Record set Block Start

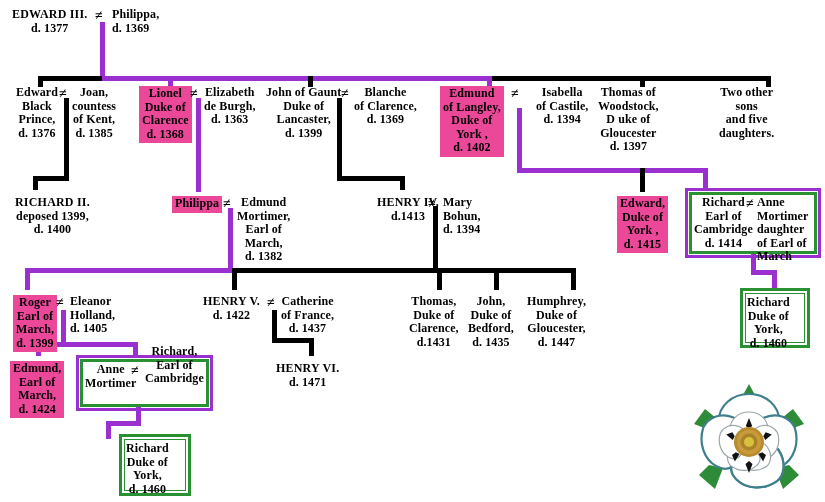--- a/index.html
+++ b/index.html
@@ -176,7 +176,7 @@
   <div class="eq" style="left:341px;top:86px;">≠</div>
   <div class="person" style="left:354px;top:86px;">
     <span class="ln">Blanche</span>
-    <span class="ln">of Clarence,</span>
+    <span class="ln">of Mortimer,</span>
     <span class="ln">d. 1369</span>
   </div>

Record set Block End

What you have to do:
The lines holding the word "span" are the answer. Pull them out of the records and copy them.

Written answer:
     <span class="ln">Blanche</span>
-    <span class="ln">of Clarence,</span>
+    <span class="ln">of Mortimer,</span>
     <span class="ln">d. 1369</span>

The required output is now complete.